- To-do item
The entries below contain a line with "Kurulum kullanım vb." and a line with "- Yorum yazma alani eklenecek. (Disqus)". Quote exactly those two lines and all lines between them.

== Segment start ==

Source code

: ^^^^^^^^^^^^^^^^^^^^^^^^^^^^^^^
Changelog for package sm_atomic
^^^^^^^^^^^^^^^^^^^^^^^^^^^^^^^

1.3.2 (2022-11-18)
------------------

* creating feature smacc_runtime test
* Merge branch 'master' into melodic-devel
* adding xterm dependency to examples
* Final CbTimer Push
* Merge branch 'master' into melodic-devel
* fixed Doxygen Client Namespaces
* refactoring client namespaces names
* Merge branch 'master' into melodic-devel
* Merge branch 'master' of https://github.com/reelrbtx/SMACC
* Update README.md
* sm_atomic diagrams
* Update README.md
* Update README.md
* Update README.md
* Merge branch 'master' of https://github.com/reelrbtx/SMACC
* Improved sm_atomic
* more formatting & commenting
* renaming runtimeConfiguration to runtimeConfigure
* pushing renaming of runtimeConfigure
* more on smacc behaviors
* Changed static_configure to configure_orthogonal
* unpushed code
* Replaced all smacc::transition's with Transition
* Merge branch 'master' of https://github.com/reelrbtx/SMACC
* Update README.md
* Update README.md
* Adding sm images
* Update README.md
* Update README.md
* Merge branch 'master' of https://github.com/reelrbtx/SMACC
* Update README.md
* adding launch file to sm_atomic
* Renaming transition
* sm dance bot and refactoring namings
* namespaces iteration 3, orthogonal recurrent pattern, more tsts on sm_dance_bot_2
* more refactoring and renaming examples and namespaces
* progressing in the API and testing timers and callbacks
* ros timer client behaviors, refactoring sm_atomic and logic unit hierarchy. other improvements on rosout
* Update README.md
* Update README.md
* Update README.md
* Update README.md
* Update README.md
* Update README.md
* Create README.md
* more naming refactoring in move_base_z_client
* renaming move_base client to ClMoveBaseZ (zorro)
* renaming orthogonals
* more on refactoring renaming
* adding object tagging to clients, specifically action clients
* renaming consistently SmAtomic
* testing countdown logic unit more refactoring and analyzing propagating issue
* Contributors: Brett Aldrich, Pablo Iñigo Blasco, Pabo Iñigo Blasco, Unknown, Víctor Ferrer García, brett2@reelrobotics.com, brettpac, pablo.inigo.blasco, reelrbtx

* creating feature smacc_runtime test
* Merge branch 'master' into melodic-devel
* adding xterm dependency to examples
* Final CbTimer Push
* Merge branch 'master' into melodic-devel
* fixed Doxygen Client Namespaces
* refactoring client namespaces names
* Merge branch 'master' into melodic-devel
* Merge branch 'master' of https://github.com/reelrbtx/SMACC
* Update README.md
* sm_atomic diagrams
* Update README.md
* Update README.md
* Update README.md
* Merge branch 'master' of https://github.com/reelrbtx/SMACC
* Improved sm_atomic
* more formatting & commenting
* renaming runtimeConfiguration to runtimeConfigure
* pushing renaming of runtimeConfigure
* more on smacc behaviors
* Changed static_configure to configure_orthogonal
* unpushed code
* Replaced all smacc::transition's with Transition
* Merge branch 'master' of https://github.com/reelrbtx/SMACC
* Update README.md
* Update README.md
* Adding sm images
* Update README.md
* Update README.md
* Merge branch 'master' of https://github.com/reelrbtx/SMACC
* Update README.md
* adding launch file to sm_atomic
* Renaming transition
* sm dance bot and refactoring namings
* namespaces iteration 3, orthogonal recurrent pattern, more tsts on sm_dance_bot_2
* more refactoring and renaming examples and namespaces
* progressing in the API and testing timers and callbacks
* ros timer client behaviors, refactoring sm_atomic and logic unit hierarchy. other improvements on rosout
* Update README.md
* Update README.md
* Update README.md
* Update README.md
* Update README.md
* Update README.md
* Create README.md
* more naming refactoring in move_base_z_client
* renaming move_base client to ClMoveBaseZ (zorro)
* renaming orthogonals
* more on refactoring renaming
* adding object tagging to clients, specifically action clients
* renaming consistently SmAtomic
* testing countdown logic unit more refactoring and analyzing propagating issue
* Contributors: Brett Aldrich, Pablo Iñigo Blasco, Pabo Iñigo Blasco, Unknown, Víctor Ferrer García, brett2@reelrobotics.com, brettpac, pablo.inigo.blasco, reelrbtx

== Segment end ==
== Segment start ==

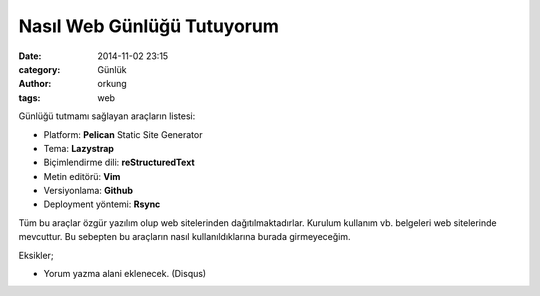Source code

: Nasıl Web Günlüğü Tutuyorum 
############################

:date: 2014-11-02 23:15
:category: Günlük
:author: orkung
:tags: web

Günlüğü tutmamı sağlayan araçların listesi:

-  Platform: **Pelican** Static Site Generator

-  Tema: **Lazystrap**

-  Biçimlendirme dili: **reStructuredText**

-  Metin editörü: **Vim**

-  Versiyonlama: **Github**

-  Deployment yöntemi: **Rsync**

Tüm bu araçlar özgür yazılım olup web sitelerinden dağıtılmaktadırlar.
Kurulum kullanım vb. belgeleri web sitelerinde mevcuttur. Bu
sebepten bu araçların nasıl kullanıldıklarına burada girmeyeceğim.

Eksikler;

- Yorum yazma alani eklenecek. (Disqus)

== Segment end ==

- Task result
Kurulum kullanım vb. belgeleri web sitelerinde mevcuttur. Bu
sebepten bu araçların nasıl kullanıldıklarına burada girmeyeceğim.

Eksikler;

- Yorum yazma alani eklenecek. (Disqus)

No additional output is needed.